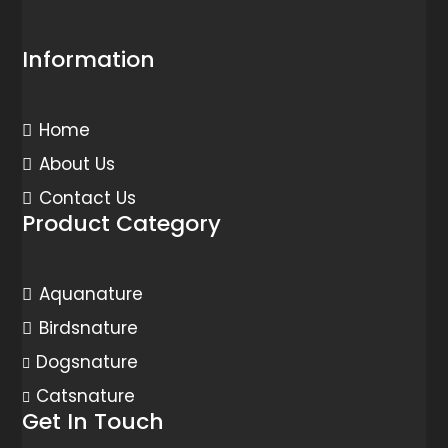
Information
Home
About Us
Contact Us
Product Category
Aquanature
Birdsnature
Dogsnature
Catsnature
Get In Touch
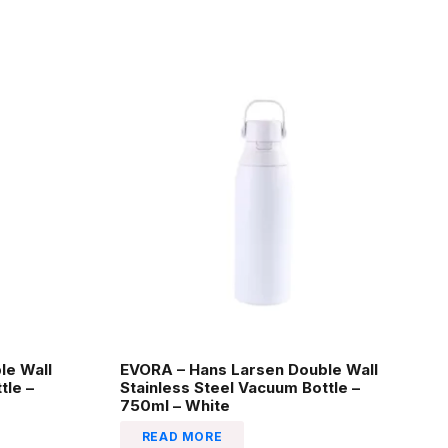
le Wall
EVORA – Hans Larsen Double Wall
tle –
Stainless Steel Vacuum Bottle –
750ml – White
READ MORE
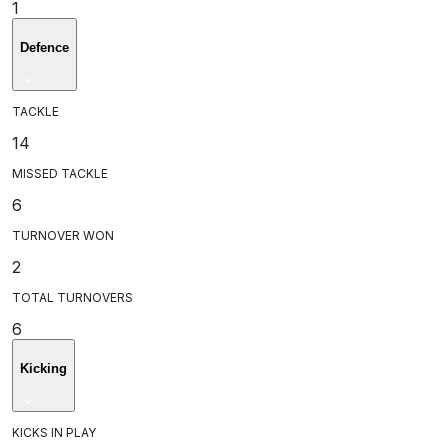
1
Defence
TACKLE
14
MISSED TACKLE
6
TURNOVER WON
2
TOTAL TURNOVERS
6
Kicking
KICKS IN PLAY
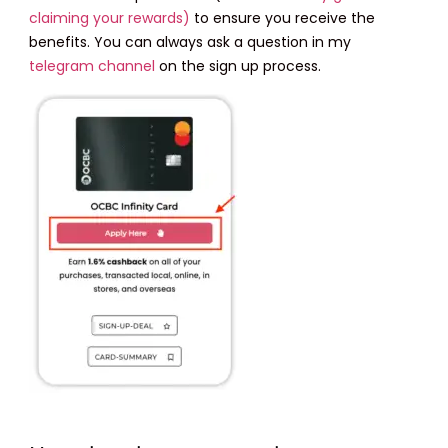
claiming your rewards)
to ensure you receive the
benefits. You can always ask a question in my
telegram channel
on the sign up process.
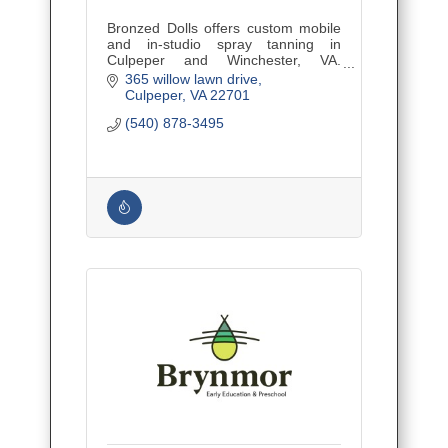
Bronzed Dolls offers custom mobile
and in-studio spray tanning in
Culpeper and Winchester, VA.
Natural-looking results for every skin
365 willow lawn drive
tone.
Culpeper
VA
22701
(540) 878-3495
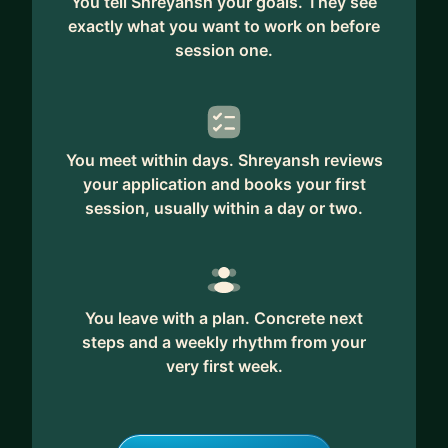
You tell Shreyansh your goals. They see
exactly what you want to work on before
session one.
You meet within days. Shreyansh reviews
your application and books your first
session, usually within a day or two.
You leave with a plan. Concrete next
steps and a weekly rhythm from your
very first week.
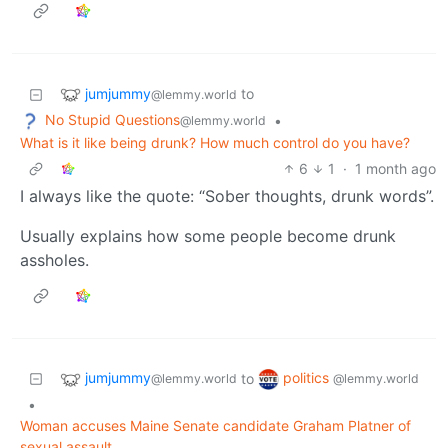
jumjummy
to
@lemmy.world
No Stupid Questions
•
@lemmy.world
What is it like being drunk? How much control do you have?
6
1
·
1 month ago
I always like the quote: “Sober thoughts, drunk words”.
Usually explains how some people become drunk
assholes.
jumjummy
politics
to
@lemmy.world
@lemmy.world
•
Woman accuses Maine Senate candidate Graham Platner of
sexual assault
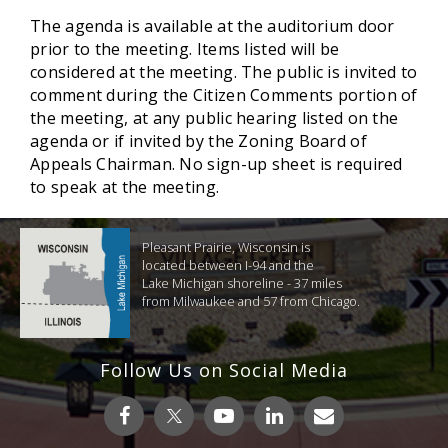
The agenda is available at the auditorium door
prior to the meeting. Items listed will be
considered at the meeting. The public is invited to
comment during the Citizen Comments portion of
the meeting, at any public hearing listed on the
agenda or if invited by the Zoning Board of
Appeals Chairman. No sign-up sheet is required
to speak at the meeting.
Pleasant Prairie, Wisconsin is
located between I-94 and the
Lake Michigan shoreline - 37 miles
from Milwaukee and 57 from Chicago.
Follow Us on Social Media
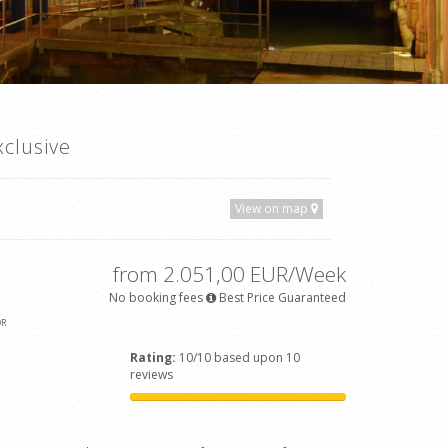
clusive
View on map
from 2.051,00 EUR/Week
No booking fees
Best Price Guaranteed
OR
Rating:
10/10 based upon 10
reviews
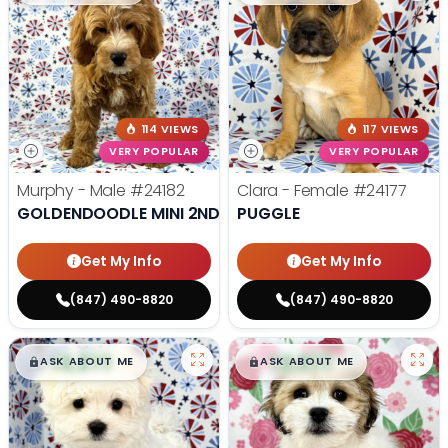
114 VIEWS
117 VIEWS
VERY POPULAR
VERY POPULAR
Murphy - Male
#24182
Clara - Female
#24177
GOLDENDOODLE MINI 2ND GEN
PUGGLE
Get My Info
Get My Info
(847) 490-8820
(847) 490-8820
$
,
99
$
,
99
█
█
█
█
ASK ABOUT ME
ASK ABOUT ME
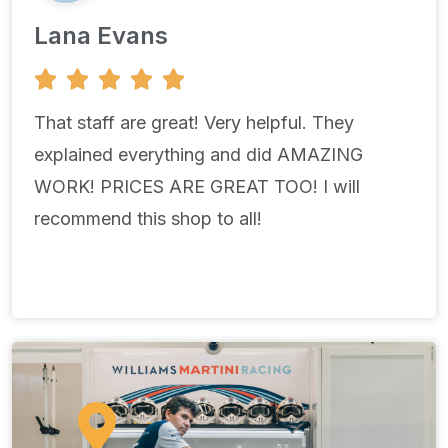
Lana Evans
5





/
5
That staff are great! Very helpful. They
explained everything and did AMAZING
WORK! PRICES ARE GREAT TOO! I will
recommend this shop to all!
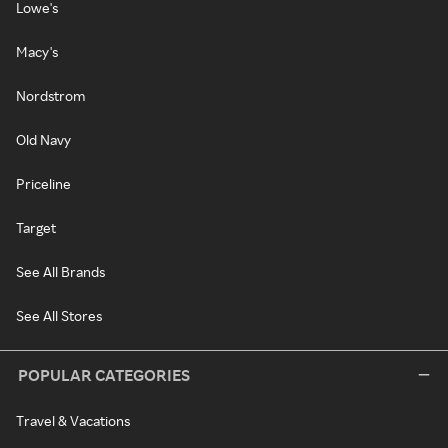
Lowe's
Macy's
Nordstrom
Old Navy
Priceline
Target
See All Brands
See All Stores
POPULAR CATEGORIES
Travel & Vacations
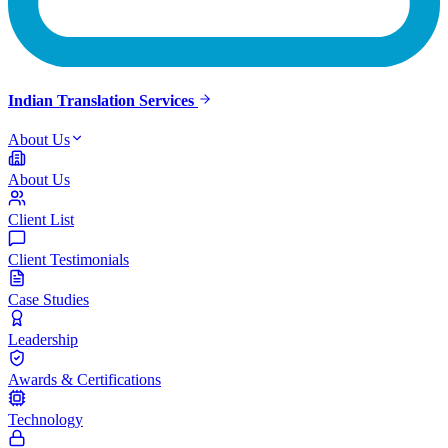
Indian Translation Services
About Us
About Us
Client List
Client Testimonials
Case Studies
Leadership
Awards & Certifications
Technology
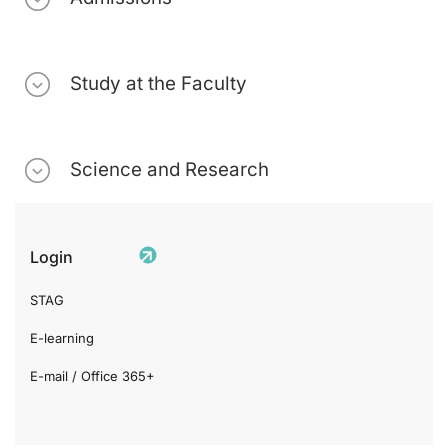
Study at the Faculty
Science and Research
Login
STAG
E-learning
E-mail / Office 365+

_ _ _ _ _ _ _

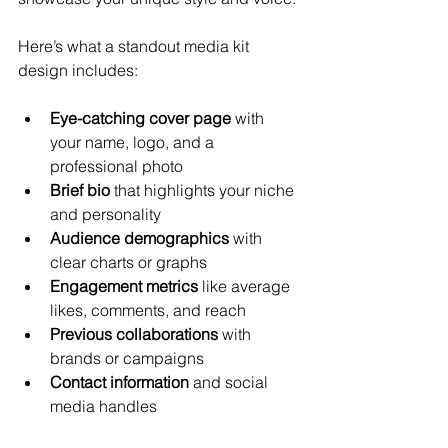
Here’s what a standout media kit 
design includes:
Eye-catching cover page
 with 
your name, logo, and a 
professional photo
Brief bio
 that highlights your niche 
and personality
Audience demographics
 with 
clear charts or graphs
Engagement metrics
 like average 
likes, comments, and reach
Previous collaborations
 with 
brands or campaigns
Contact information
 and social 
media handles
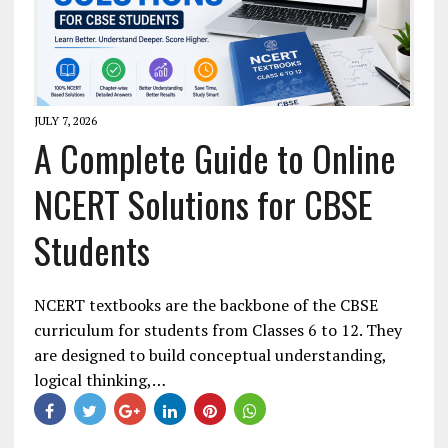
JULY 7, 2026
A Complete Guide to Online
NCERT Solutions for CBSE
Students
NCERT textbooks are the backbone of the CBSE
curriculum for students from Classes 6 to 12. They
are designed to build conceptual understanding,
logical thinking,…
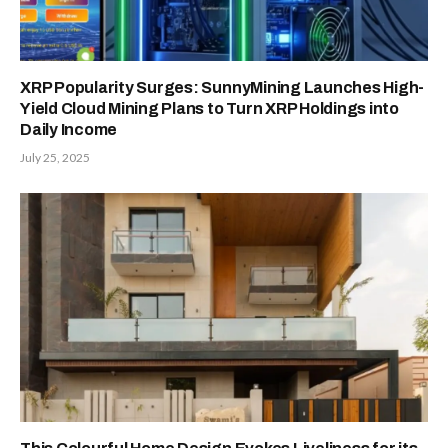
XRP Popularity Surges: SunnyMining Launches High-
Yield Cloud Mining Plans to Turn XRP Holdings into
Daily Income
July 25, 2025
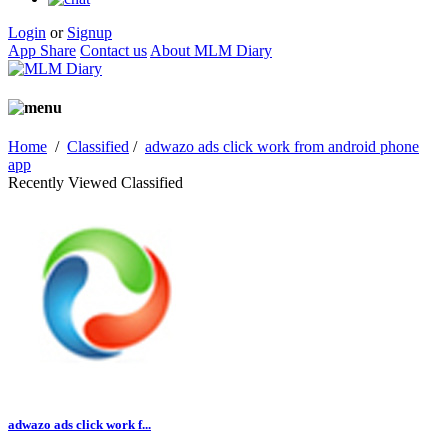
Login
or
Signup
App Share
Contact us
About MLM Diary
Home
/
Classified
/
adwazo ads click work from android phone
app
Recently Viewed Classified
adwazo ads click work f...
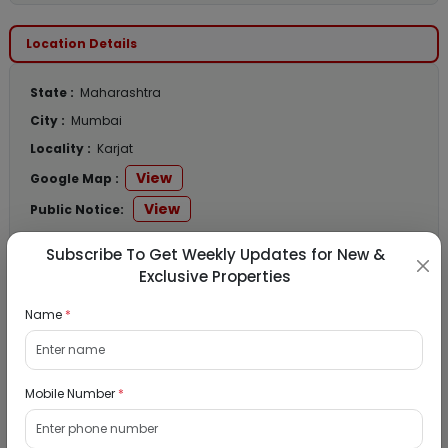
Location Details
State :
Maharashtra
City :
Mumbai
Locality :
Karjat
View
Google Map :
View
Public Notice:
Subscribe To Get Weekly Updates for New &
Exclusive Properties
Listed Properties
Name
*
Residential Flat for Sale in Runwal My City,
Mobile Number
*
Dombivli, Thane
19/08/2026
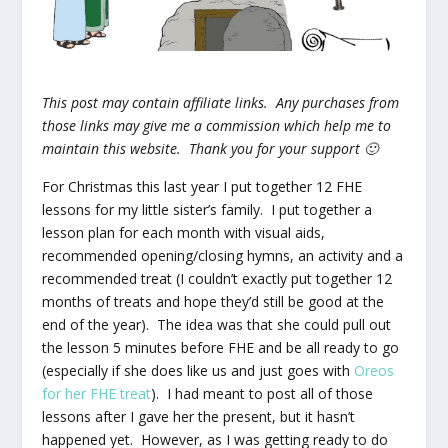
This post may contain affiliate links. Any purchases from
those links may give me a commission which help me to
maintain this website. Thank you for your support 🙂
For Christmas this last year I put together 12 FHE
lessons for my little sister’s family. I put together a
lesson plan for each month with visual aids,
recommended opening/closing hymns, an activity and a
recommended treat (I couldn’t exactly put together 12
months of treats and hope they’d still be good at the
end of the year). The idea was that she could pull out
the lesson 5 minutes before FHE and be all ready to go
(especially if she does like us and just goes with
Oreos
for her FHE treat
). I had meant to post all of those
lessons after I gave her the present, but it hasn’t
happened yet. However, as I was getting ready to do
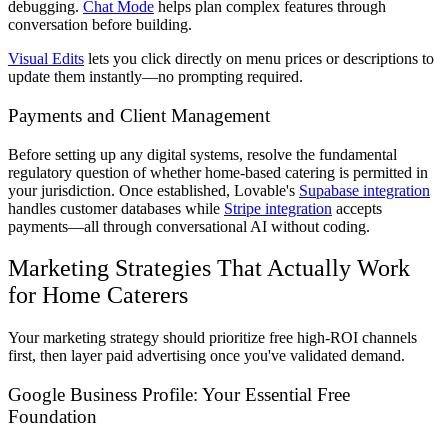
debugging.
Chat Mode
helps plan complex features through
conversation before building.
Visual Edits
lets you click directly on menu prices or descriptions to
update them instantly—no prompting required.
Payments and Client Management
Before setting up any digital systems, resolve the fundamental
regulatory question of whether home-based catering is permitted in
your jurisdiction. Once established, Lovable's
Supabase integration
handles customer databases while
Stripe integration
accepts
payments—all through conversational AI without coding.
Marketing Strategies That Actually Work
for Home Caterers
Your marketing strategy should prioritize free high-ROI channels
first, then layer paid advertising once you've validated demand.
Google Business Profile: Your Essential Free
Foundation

_ _ _ _ _ _ _

• TASK OBJECTIVE:
Gather every line of the material above that contains the word "CBSE", counting only matches with the same capitalization.

• THE ANSWER:
NCERT Solutions for CBSE
NCERT textbooks are the backbone of the CBSE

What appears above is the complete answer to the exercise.